Marriage Chuckle: Mis-communication

A judge was interviewing a woman regarding her pending divorce, and asked, ‘What are the grounds for your divorce?’

She replied, ‘About four acres and a nice little home in the middle of the property with a stream running by.’

‘No,’ he said, ‘I mean what is the foundation of this case?’

‘It is made of concrete, brick and mortar,’ she responded.

‘I mean,’ he continued, ‘What are your relations like?’

‘I have an aunt and uncle living here in town, and so do my husband’s parents.’

He said, ‘Do you have a real grudge?’

‘No,’ she replied, ‘We have a two-car carport and have never really needed one.’

‘Please,’ he tried again, ‘is there any infidelity in your marriage?’

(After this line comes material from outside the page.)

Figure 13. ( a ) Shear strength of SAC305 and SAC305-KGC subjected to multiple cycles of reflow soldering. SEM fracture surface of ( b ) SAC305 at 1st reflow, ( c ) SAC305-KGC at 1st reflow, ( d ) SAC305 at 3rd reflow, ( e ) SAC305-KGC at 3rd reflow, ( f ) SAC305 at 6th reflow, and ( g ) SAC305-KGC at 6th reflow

‘Yes, both my son and daughter have stereo sets. We don’t necessarily like the music, but the answer to your questions is yes.’

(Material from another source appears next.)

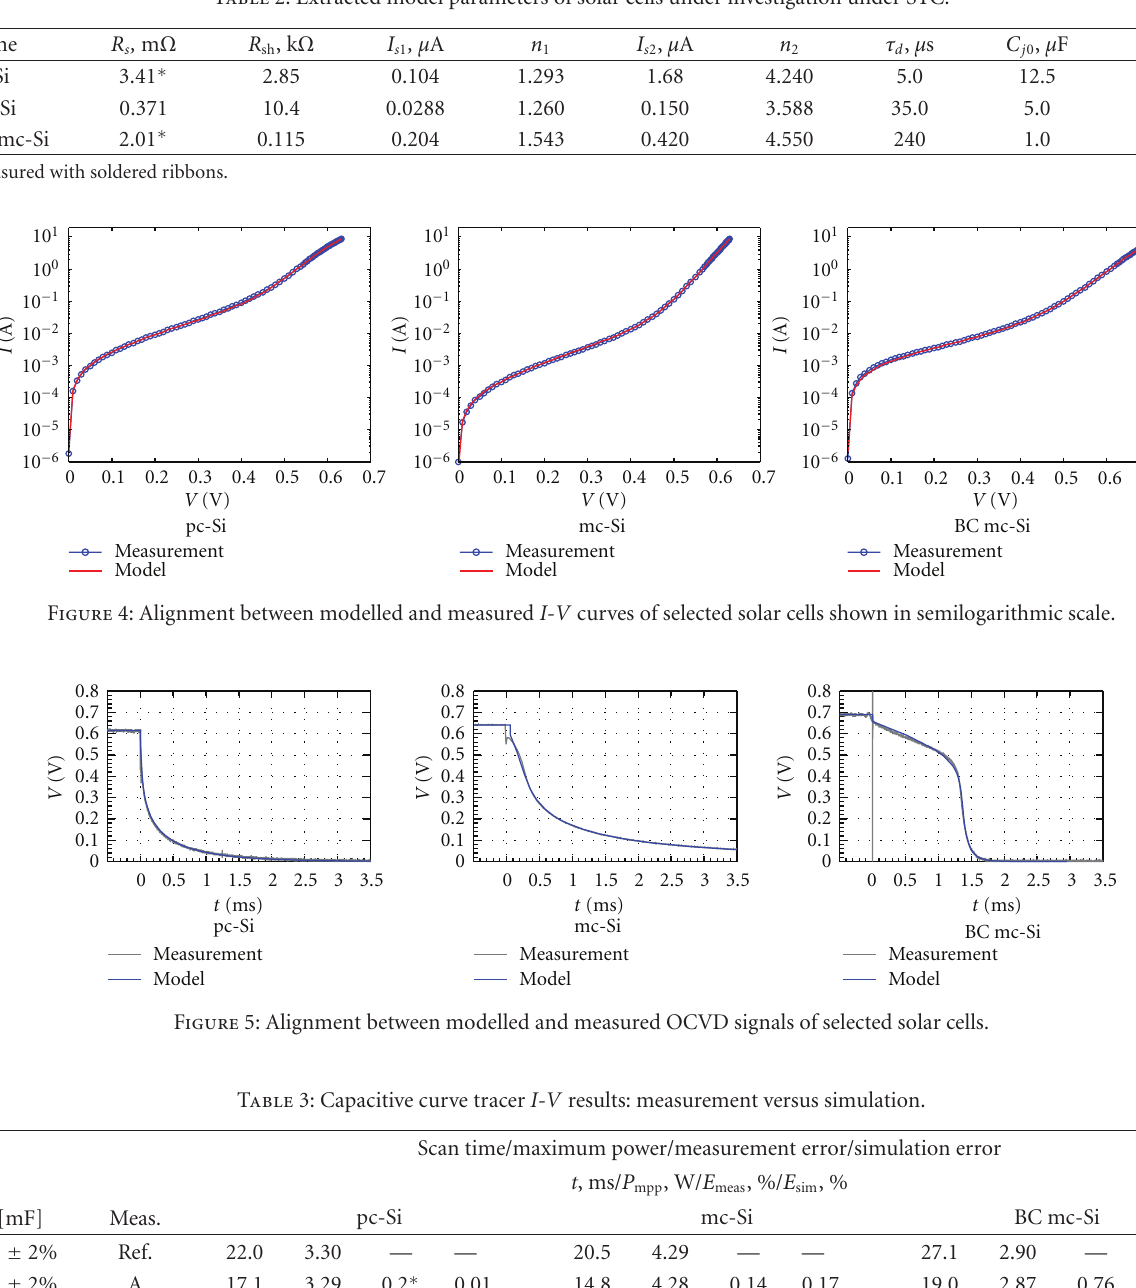
Table 2: Extracted model parameters of solar cells under investigation under STC.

‘Ma’am, does your husband ever beat you up?’

‘Yes,’ she responded, ‘about twice a week he gets up earlier than I do.’

Finally, in frustration, the judge asked, ‘Lady, why do you want a divorce?’

‘Oh, I don’t want a divorce,’ she replied. ‘I’ve never wanted a divorce. My husband does. He said he can’t communicate with me!!’

Marriage Chuckle: Don’t Stay Angry – Sue and Pete have an agreement… they never go to sleep angry with each         other. They’ve been awake now for nearly six months.

           ˜Author: Unknown

David, a young husband with an inferiority complex insisted he was just a little pebble on a vast beach. The marriage            counselor, trying to be creative, told him, ‘If you wish to save your marriage, David, you’d better be a little boulder.’

     ˜Anonymous

Marriage Chuckle:  Strange Way to Resolve an Argument

A couple drove down a country road for several miles, not saying a word. An earlier discussion had led to an argument and neither of them wanted to concede their position. As they passed a barnyard of mules, goats and pigs, the husband asked sarcastically, “Relatives of yours?” “Yep,” the wife replied, “in-laws.”

   ˜Author Unknown

Marriage Chuckle: An Insulted Wife

“Harry,” whined Mary, to her husband of 20 years. “What should I do?! I’m not ready for old age! I’m only 40 years old but I look and feel like I’m over 55! My face is all wrinkly, my back is bent over, and my hair is all thinned out.”

“Well,” said Harry after looking her up and down, “There is one thing about you that still works as good as new.”

“Oh Harry!” said Mary sitting down next to her husband, “you always know just what to say! What are you referring to?”

“Never mind” said Harry looking down.

“C’mon Harry, please tell me what you were referring to.”

“Mary, please don’t make me.”

“Harry I insist.”

“Well I was going to remark about how your eyesight seems to be working just fine!”

Marriage Chuckle:  Who’s Wearing the Pants?  

A man died and went up to heaven. Upon arriving he noticed two signs One said “Men Who Are Bossed By Their wives,” the other one said “Men Not Bossed By Their Wives.” After closer inspection he noticed that while next to the first sign was a big line, by the second sign there was just one man. After getting even closer he realized it was his friend Harry. “Hey Harry” the man questioned “what in the world are you doing here? Your wife bosses you around more then anybody.” “I don’t know” Harry replied “my wife told me to stand here.”